• EXERCISE BRIEF
Which lines below contain the word "shoulder"? Copy each of them.

• SOURCE DATA
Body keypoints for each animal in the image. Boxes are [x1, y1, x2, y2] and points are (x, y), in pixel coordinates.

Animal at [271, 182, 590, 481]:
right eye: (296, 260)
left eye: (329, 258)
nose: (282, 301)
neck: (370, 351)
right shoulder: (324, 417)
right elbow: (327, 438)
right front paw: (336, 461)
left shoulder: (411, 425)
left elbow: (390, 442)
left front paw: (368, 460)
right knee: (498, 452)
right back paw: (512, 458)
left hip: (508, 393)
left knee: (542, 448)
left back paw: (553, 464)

--

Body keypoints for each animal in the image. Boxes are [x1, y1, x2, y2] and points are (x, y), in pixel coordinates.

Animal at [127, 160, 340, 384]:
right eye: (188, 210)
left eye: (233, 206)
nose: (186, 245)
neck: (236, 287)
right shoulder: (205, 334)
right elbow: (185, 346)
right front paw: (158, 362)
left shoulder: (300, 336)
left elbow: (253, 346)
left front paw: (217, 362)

• ANSWER TO THIS EXERCISE
right shoulder: (324, 417)
left shoulder: (411, 425)
right shoulder: (205, 334)
left shoulder: (300, 336)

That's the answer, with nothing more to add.